Fue tan conmovedora la aparición de El Zorro, su victorioso duelo con el falso Monasterio, su imponente metro con noventa y dos centímetros, erguido sobre el caballo, que nadie de los que con el paso del tiempo recordaron esta historia pudieron verlo a Guy Williams como realmente estaba. Esa noche tenía 52 años, algunos kilos de más que no menguaron su gallarda figura, y unas canas blancas serpenteando sobre el pelo perfectamente recortado. Ya habían pasado casi veinte años de los días en que el propio Walt Disney lo había elegido en un casting para una nueva serie de televisión basada en el personaje creado por Johnston McCulley. El tiempo y las pérdidas habían hecho lo suyo. Pero ningún niño percibió aquel declive evidente ni siquiera cuando Williams, en el acto final, se sacó el antifaz ante el delirio emocional de la muchedumbre, y se acercó al borde de la pista para que los chicos pudieran tenerlo a la mano, como hacía al final de cada función donde acariciaba el flequillo de los niños sin dejar de sonreír pero también sin proferir una sola palabra. Su inglés hubiera acabado de un solo golpe con la fantasía.

Dos hechos ocurrieron antes y después de la función despedida. El primero fue juzgado como incomprensible, si no fuera porque Williams era un hombre de este mundo y se cree que no estaba atravesando uno de sus mejores momentos económicos. Sólo por esta conjetura se nos permite suponer que aceptó entrar de la mano del comerciante Juan Vicente Martínez Belza a su bazar. Había un abismo moral, por decirlo así, entre ambos. Seguramente Williams se ganó unos pesos que Belza transformó en sables, antifaces y capas para su clientela, en sintonía con su estirpe de farabute sin escrúpulos.

El último episodio sucedió en un recinto gastronómico que se llamaba El Brocalito. Era un local pequeño y rectangular ubicado debajo de Radio Tandil. Williams, antes de irse del pueblo, había concurrido a un comercio de chacinados muy en boga en esa época: El emporio de los salamines (hoy Syquet). Tentado por la fama mundial de los chacinados tandilenses, el actor compró dos kilos de picado grueso. Al salir, un hombre alto y flaco lo llamó, desafiante, desde la puerta de El Brocalito.

-¡Helow, Williams -le gritó.

El Zorro sintió que lo conocía pero no supo de dónde. El hombre, que era manco, lo invitó a sentarse a su mesa. A partir de ese momento nadie de los pocos parroquianos que estaban en el restaurante pudo descifrar el contenido de la conversación. Williams y el manco hablaron en inglés y en un tono de severo contrapunto, como si uno le estuviera reprochando al otro una falta grave o algo por el estilo. De golpe, el manco tanteó con la zurda debajo de la mesa y como si hubiera ejecutado un pase de magia lo que de inmediato se vio fue el brillo de las espadas. Un silencio confuso cayó a plomo sobre el lugar.

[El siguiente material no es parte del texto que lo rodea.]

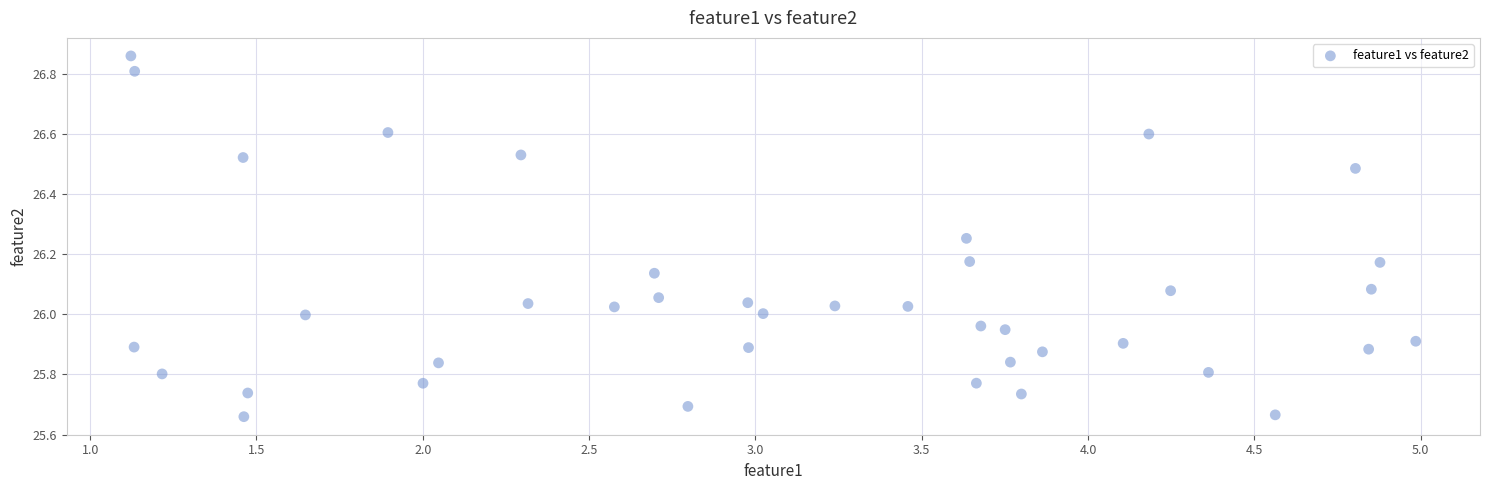

What is the range of Y values (max minus min)?

1.2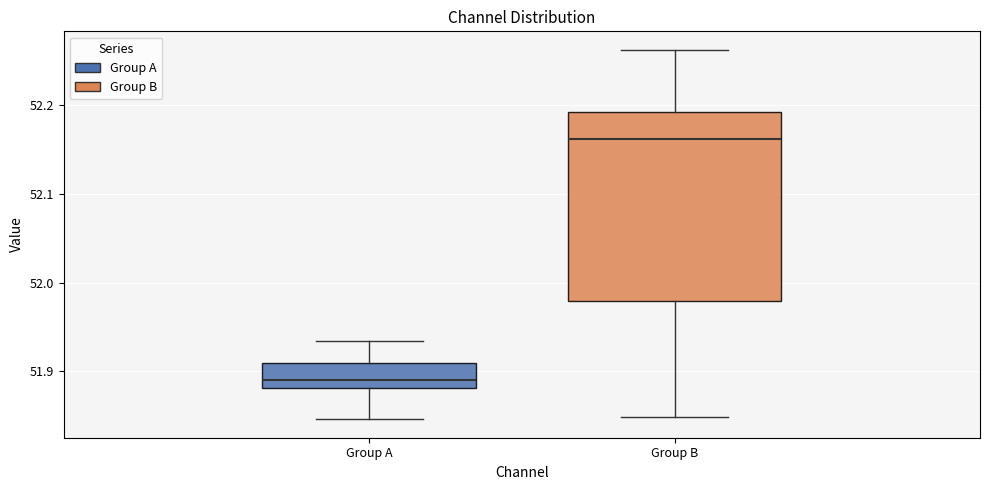

Reading left to right, read every box against the y-axis: the position of its median line, the range the box covers, and the ends of its whiskers. The values are not printed on the chart, so give them approximately, as read against the axis.

Group A: median 51.89, box 51.88 to 51.91, whiskers 51.85 to 51.93
Group B: median 52.16, box 51.98 to 52.19, whiskers 51.85 to 52.26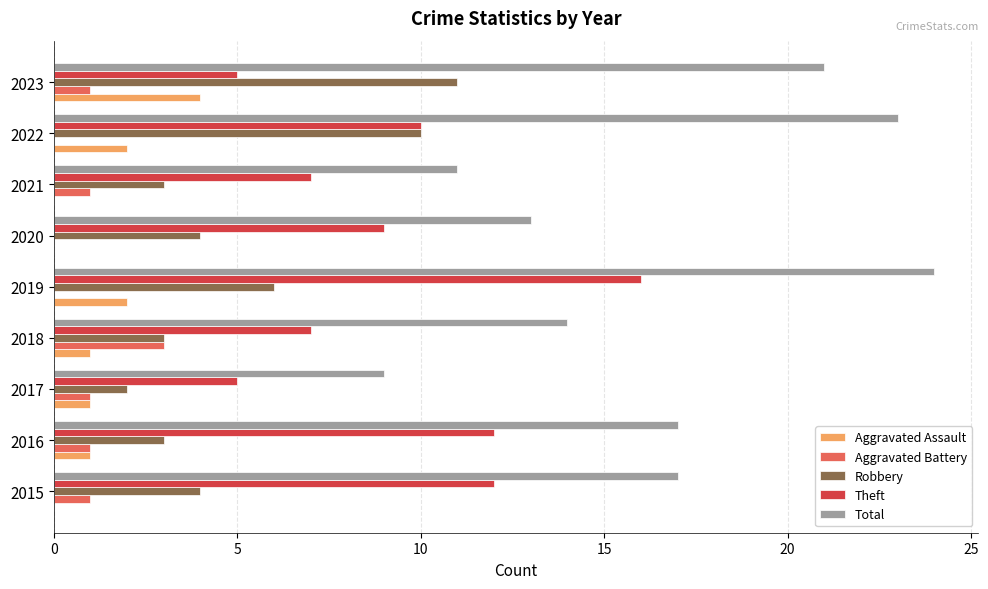

At which label does Aggravated Battery reach its peak?

2018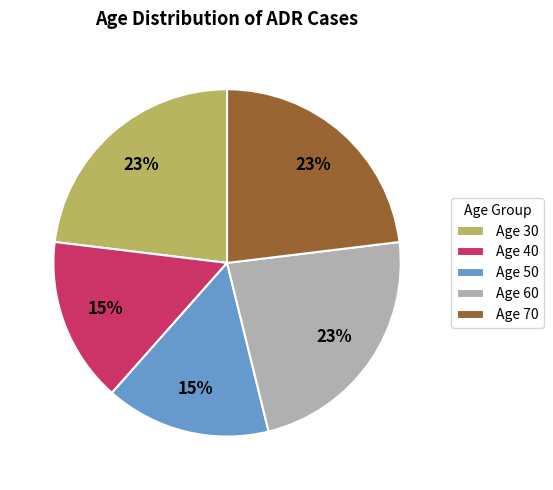

To the nearest percent, what portion does Age 40 represent?

15%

El Zorro armó la guardia y tiró la primera estocada. Pero falló y de contragolpe el manco atacó y con su embestida le arrancó la espada de la mano. Guy Williams, perplejo, levantó los brazos. El Zorro saludó con una reverencia y salió del restaurante. El manco era un hombre que de niño había perdido su mano derecha en un accidente y en su juventud había aprendido esgrima en el Club Independiente. Durante años fue empleado del Banco Nación, lugar al que los vecinos iban a verlo para admirar la velocidad con que contaba los billetes a partir de su mano única. La zurda contrariada. Que se sepa, Williams nunca habló de aquel duelo perdido ante Héctor Lavandera, aunque recordó dónde había visto a su increíble oponente: en la televisión americana durante el show de Ed Sullivan que lo lanzó a la fama.

René Lavand tampoco quiso develar la razón de aquel duelo entre ambos ilusionistas, de modo tal que el episodio se convirtió en leyenda. Se sabe con certeza que no se trató de una puesta en escena para promocionar nada. La hipótesis más verosímil es que Lavand le reprochó a Williams que se hubiera vendido por unos pesos ante la codicia de un mercachifle de pueblo. Nunca más volvieron a encontrarse. Once años después de aquel día, Guy Williams moriría en Buenos Aires y sería sepultado en un entierro de lástima. Su biografía nunca contó cómo vino a perder el héroe su único duelo de espada contra un ilusionista manco en un pueblo de provincia.